Page 488: This description of Lucien Antitoi’s dying seems a lot like the Entertainment and its effect on people.

Page 418 line 20: The collapse of network television seems a lot like the collapse of the American political party system (p. 382), and both resemble annular fusion.

Page 498 line 1: Dust that looks like mold, smells like mold, that James O. Incandenza is exposed to. Like Hal’s encounter with mold? Could this mold have had an effect on James O. Incandenza?

Page 502-503: James O. Incandenza’s first concept of annulation. I think DFW is identifying some deeper concept he has in mind, perhaps of something consuming itself to produce itself. This idea has appeared before. I recall myths about snakes consuming themselves eternally, their consumption feeding their growth, which they consume again.

Page 503, 7 lines from bottom: catalepsy, state resembling a trance; actual or apparent unconsciousness during which muscles become rigid and remain in an position in which they are placed. The condition occurs naturally in diseases such as schizophrenia or epilepsy and can be induced by hypnosis or drugs.

Page 506-507: Roy Tony, who seems like a real bad-ass (see pp. 37-39) seems to shock Ken Erdedy into getting with the NA program.

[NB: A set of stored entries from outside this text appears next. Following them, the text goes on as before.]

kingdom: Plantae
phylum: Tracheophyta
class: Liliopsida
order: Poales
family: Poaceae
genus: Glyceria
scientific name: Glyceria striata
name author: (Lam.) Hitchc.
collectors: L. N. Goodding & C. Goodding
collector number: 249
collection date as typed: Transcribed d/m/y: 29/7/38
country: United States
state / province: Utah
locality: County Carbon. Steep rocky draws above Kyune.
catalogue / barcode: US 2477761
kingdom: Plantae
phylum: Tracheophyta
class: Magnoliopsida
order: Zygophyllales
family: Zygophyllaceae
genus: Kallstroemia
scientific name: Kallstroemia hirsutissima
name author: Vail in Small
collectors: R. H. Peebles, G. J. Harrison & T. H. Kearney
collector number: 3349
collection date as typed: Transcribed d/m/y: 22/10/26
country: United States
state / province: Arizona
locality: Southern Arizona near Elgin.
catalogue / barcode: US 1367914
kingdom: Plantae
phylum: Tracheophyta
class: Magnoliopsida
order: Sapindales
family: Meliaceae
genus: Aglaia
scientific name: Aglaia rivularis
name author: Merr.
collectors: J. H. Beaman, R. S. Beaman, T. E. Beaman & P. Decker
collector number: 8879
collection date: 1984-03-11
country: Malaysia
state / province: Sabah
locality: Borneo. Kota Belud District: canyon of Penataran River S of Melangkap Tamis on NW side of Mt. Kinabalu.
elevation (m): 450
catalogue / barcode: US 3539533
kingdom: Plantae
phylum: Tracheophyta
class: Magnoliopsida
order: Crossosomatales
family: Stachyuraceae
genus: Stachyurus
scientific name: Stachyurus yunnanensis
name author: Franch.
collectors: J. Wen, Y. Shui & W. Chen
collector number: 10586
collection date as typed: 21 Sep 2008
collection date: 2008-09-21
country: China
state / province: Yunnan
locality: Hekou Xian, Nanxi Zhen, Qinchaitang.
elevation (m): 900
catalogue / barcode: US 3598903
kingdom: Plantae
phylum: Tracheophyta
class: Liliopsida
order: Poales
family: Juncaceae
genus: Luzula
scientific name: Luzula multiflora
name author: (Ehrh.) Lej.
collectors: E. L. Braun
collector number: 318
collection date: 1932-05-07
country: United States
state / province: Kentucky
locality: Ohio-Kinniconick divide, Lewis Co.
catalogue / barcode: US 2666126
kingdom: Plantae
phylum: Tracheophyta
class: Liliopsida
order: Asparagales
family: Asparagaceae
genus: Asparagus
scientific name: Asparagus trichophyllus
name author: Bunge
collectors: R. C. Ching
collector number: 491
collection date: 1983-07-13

Someone so bad actually accomplishing something good.

Page 509 line 27: Hal has had that tooth pulled.

Page 509 bottom: How Lateral Alice Moore got her name.

Page 510, 13 lines from bottom: felo de se, an act of committing suicide.

Page 524: 10 lines from bottom: didn’t Hal have a dry-mouth problem? (see p. 27) But, then again, after withdrawing from “Hope”, the book says one’s mouth starts to water after being dry for so long.

Page 527 line 5: Clenette mentioned again. Clenette’s cleaning cart is compared to Otis Lord’s gamemaster’s cart in the Eschaton Game. So, is Clenette like Lord, god (or goddess) over some sort of game?

Page 527 line 23: sallet, a light helmet protecting the head and the back of the neck, worn in the Middle Ages.

Page 1036 line 4 (note 222): obstreperous, noisy, unruly

Page 528: Steeply talks about a mythic oriental or Indonesian woman so beautiful to the men of that culture that they can't refuse her and are killed. Kinda fits in with the black widow spiders in the book.